The Innovative Marketer's Blog

On Content: 5 Questions You Answer Every Day That Make Good Blog Topics

Posted by Matthew Cook

tell your storiesWhat happened at work today? How did the meeting go? What was that call all about? How did you end up here? What are you working on?

Here’s another question. Why is that people who answer questions like these every day, probably several times a day, clam up when they’re asked to write or contribute to a blog post about their business?

It’s become en vogue to talk about content writing in terms of storytelling, and for once, I agree with the pundits. While others will point to Joseph Campbell’s hero’s journey, I’ll spare you the discursion into literary theory. I already did that once. You don’t need to understand the mechanics of storytelling because you already instinctively know them. You tell stories every day.

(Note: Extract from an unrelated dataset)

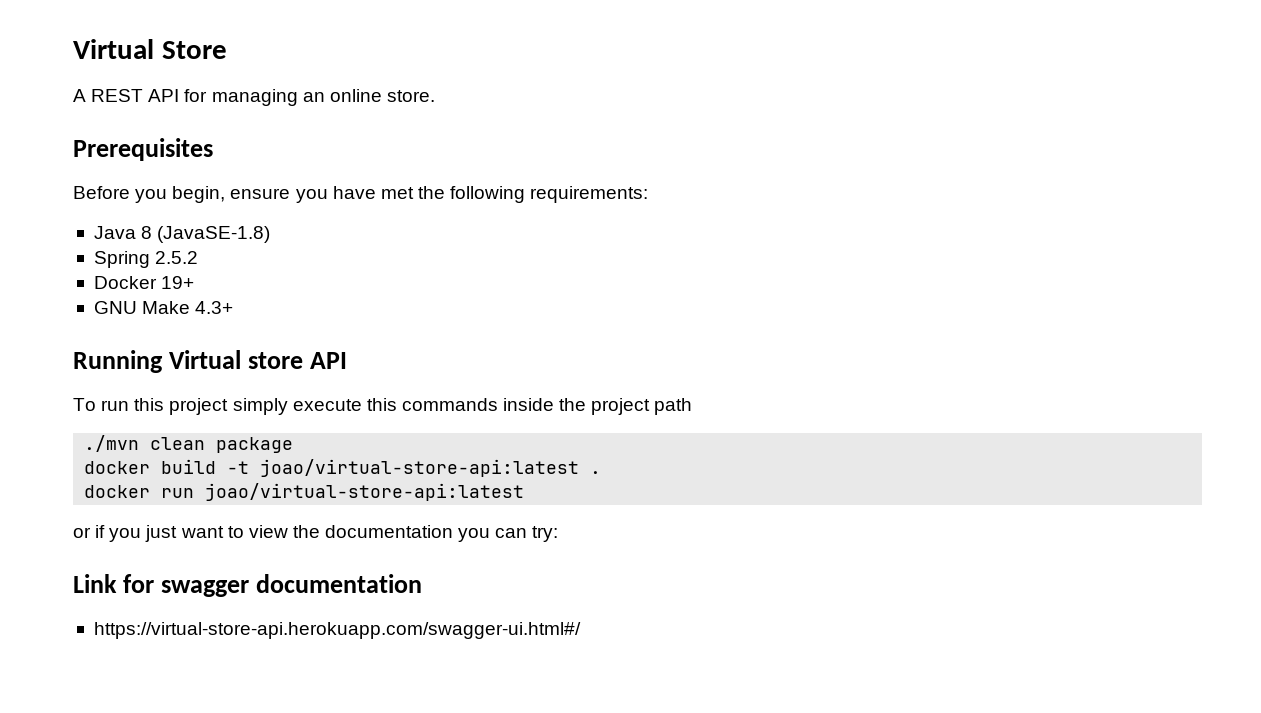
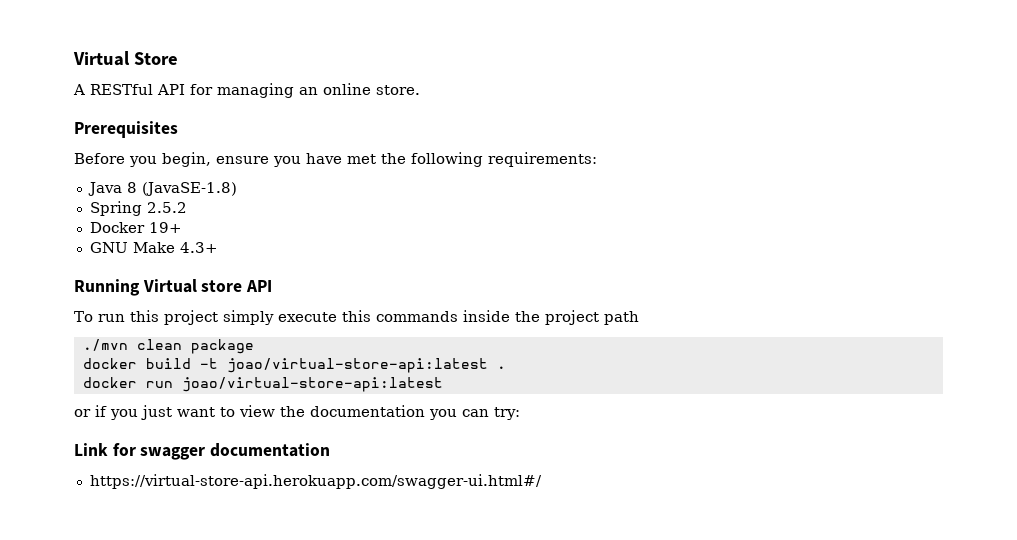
[91,89,144,102] REST -> [90,84,153,95] RESTful

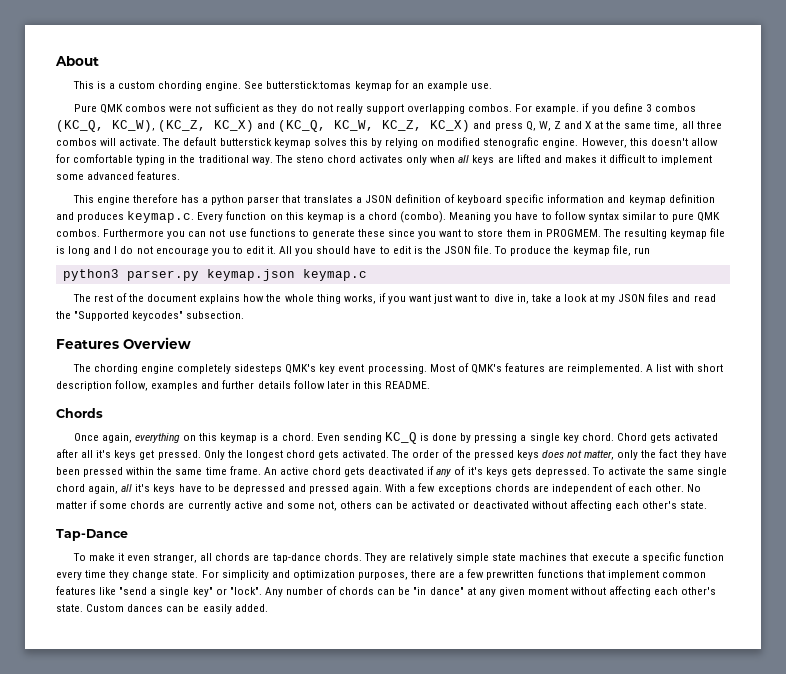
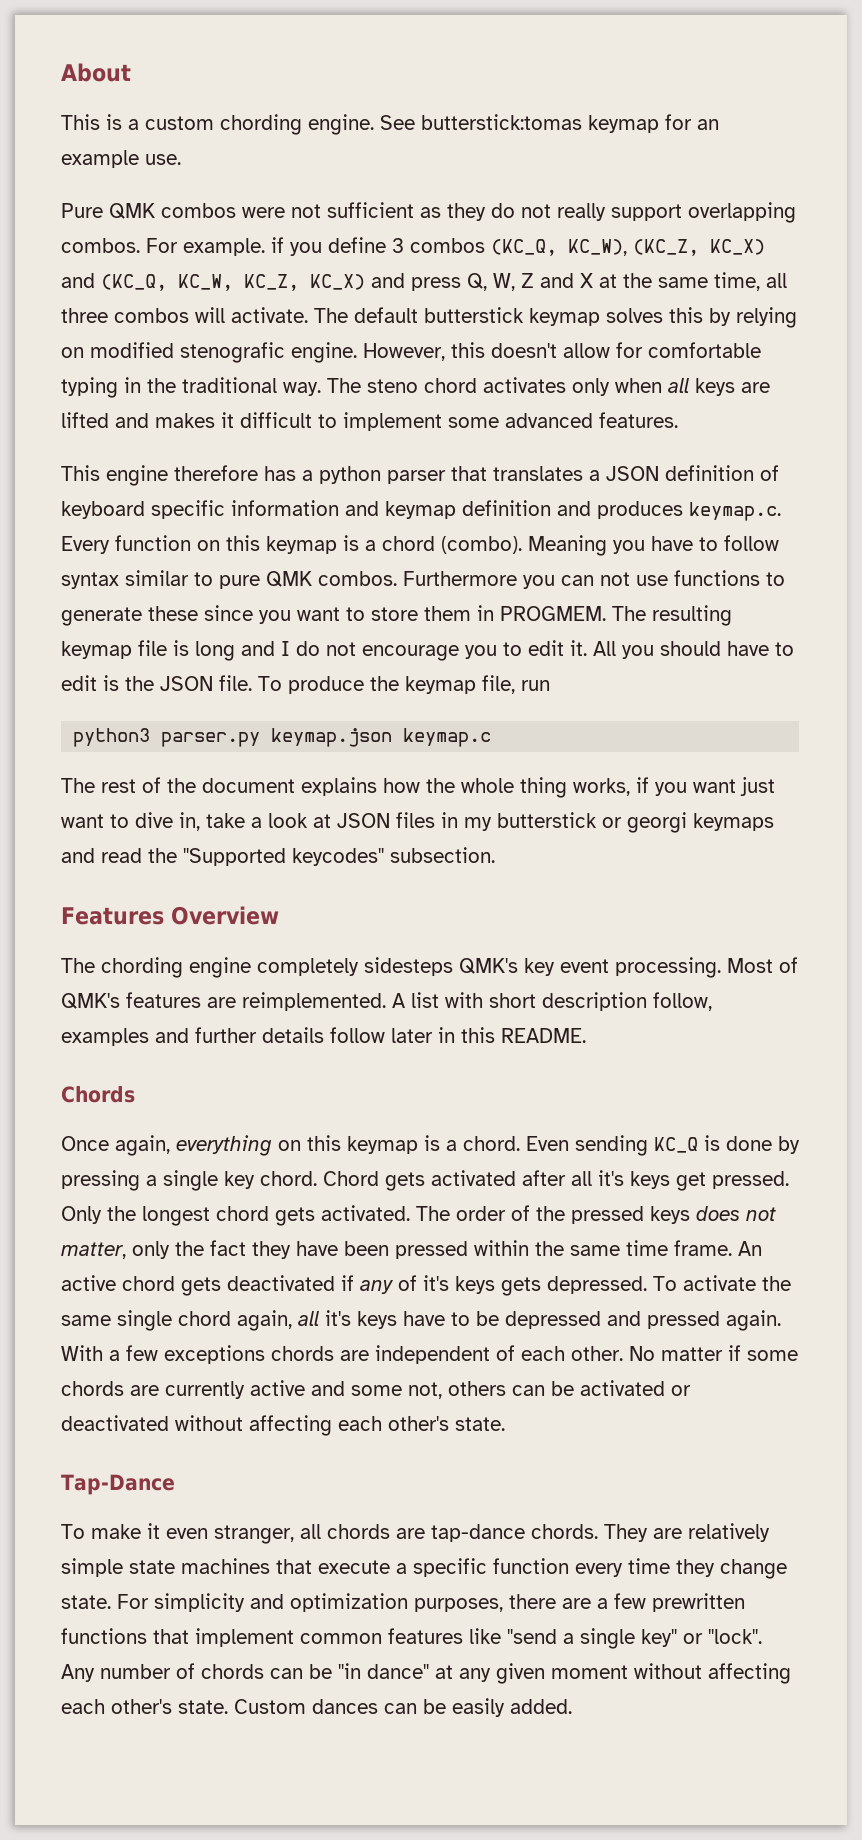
[601,296,616,304] my -> (331, 821) none
(670, 297) none -> [441,812,774,833] in my butterstick or georgi keymaps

When you told your spouse over dinner last night what happened at work yesterday, that was a story. When you reported to your boss how your meeting with a client or prospective client went, that was a story. When you interviewed for your current job and the interviewer asked you why you wanted to work in this business, you told a story.

In content creation, I think, we’re often guilty of overreaching. We feel we need to be authoritative but our words end up weak and empty. That’s because we’re not telling stories. But there’s always a story behind everything we know. We talk about “thought leadership,” but thoughts don’t just pop, fully formed, into our heads. We know what we know because things have happened to us and we have learned from those experiences.

If you’re looking for stories, you’ve got tons of them.

Last week I wrote about a method we use at my agency for getting feedback and direction from clients on potential blog articles. Among the questions we ask clients for each blog title is, “Can you provide examples from your experience of dealing with the situations discussed in the article?” I think this is the most important question we can ask our clients, yet it’s the one that almost always goes unanswered. Maybe it’s because we’re afraid of talking about real life, because real life isn’t perfect. Things don’t always go the way we want them to or expect them to. But real life is where our customers live and it’s where we live and it’s what our blog articles should be about.

seinfeld story

If you’re struggling with what to write about in your blog, or what to ask your clients about, start with what you (or they) did today and what you (or they) learned from it. Don’t worry, if something different happens tomorrow and you learn something that contradicts what you learned today, you can write about that, too. That’s the power of story; it helps people understand why we think what we think.